Individual Retirement Accounts (IRAs) often account for a large portion of an individual’s overall wealth as the person reaches retirement. With few exceptions, IRAs are taxable income at the time they are withdrawn. In addition, a 10% penalty may apply if distributions are made prior to reaching age 59-½.
IRA owners must take required minimum distributions (RMDs) once they have reached age 70-½. If RMDs are not taken timely, a 50% penalty may be incurred. Often, the RMDs can be quite large and the tax cost significant.
One thought to lower the tax cost of RMDs is to make a qualified charitable distribution (QCD).
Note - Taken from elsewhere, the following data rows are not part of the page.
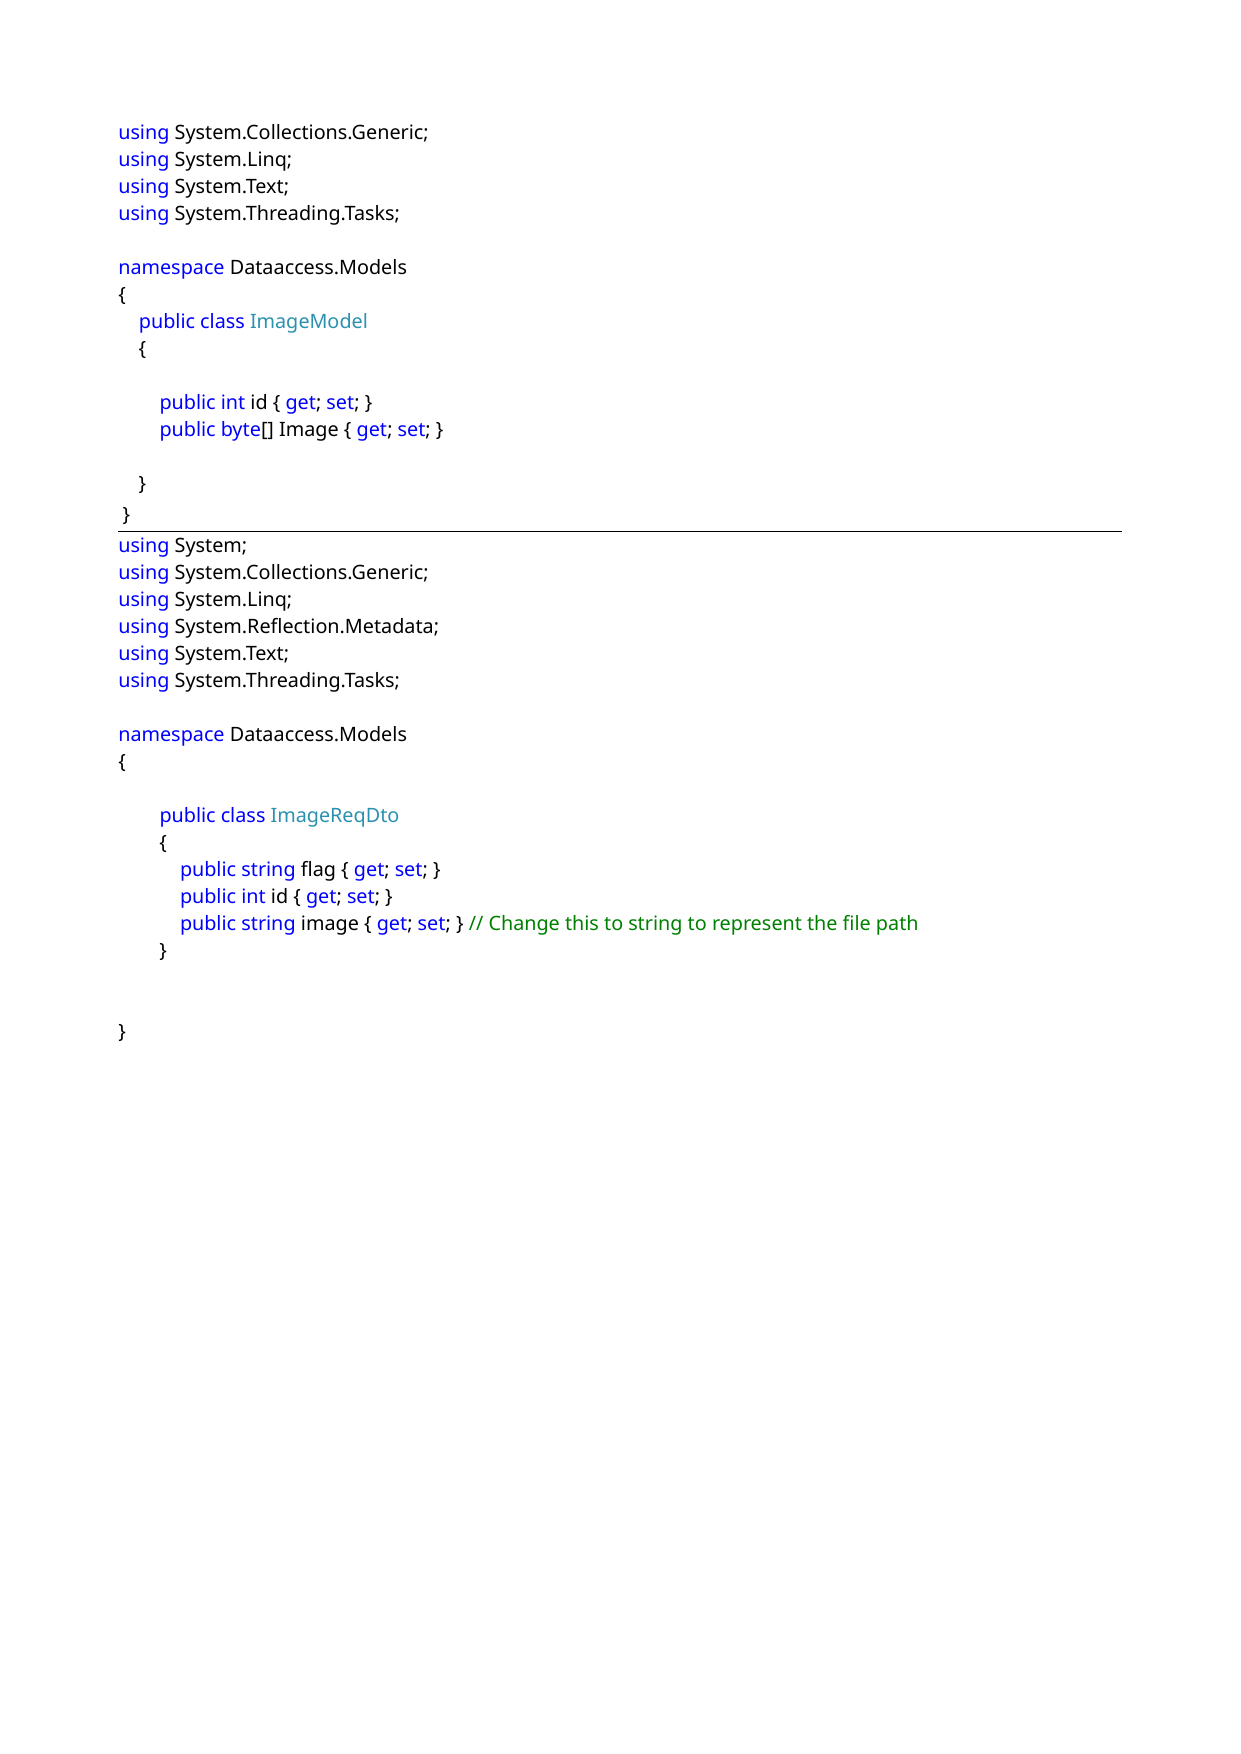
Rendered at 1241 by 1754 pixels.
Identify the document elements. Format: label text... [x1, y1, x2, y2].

text { [118, 334, 1122, 361]
text public string flag { get; set; } [118, 855, 1122, 882]
text } [118, 936, 1122, 963]
text public byte[] Image { get; set; } [118, 415, 1122, 442]
text using System.Collections.Generic; [118, 559, 1122, 586]
text public int id { get; set; } [118, 882, 1122, 909]
text using System.Threading.Tasks; [118, 667, 1122, 693]
text namespace Dataaccess.Models [118, 253, 1122, 280]
text } [118, 1017, 1122, 1044]
text using System.Collections.Generic; [118, 118, 1122, 145]
text { [118, 828, 1122, 855]
text using System.Text; [118, 172, 1122, 199]
text namespace Dataaccess.Models [118, 721, 1122, 747]
text using System.Reflection.Metadata; [118, 613, 1122, 639]
text using System.Linq; [118, 145, 1122, 172]
text } [118, 469, 1122, 496]
text using System; [118, 532, 1122, 559]
text public class ImageModel [118, 307, 1122, 334]
text public int id { get; set; } [118, 388, 1122, 415]
text { [118, 280, 1122, 307]
text { [118, 747, 1122, 774]
text public string image { get; set; } // Change this to string to represent the file path [118, 909, 1122, 936]
text using System.Text; [118, 639, 1122, 667]
text using System.Threading.Tasks; [118, 199, 1122, 226]
text using System.Linq; [118, 586, 1122, 613]
text } [118, 496, 1122, 531]
text public class ImageReqDto [118, 801, 1122, 828]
A QCD is a distribution from an IRA paid directly to a qualifying charity. A QCD is not included in the income of the IRA owner nor does the individual receive a separate charitable deduction. In order to utilize this technique, an IRA owner must be over 70-½ and the total amount of the QCD in a given year must be capped at $100,000. The QCD will count against the RMD for the year.
For example, if an IRA owner is required to take an RMD of $50,000 in a given year, the individual could have the IRA distribute the entire amount directly to a qualified charity and report no taxable distribution from the IRA. Alternatively, the IRA owner could take the $50,000 distribution directly, report it as income and make a separate $50,000 donation to charity. While this may have a similar tax impact, limitations on the deductibility of the charitable donation, state tax differences and other factors may make a direct donation from the IRA a more tax efficient strategy.
Another way to reduce the tax costs of distributions from IRAs is to utilize ROTH IRA conversions for low-income tax years. In some situations, this may be easy. For example, an IRA owner with large tax loss carryovers may be able to realize large IRA income distributions without tax. Another time that this technique can be beneficial is in the years after retirement, but before reaching age 70-½, when RMDs begin. Since the taxpayer is no longer working and has not yet started taking distributions from the IRA, taxable income may be low.
Even in situations that are not as obvious, ROTH conversions may make sense as future tax rates are expected to be higher for a few reasons:
The current lower individual tax rates sunset at the beginning of 2026. At that time, the tax rates return to the higher rates in place prior to the Tax Cuts and Jobs Act of 2017. This may happen even faster if the Democrats take over the Presidency and Congress in 2020.
If an individual is currently married filing a joint tax return and one spouse dies, the person will be forced into the higher tax brackets for a single individual.
The political climate is such that the historically low tax rates are likely to increase even above the sunset rates.
The following table demonstrates that a large portion of taxable income in the 24% bracket for married persons in 2019 would be well into the 33% or 35% brackets if either of the above were to occur.
Converting a portion of an IRA to a ROTH IRA has the added benefit of reducing future RMDs as well, because ROTH IRA amounts are not considered in determining the RMD amount going forward.
Proper planning for IRAs and IRA distributions has always been valuable. The current low tax rates make these decisions even more important, both to improve after-tax cash flow during retirement and to leave the largest legacy to your heirs.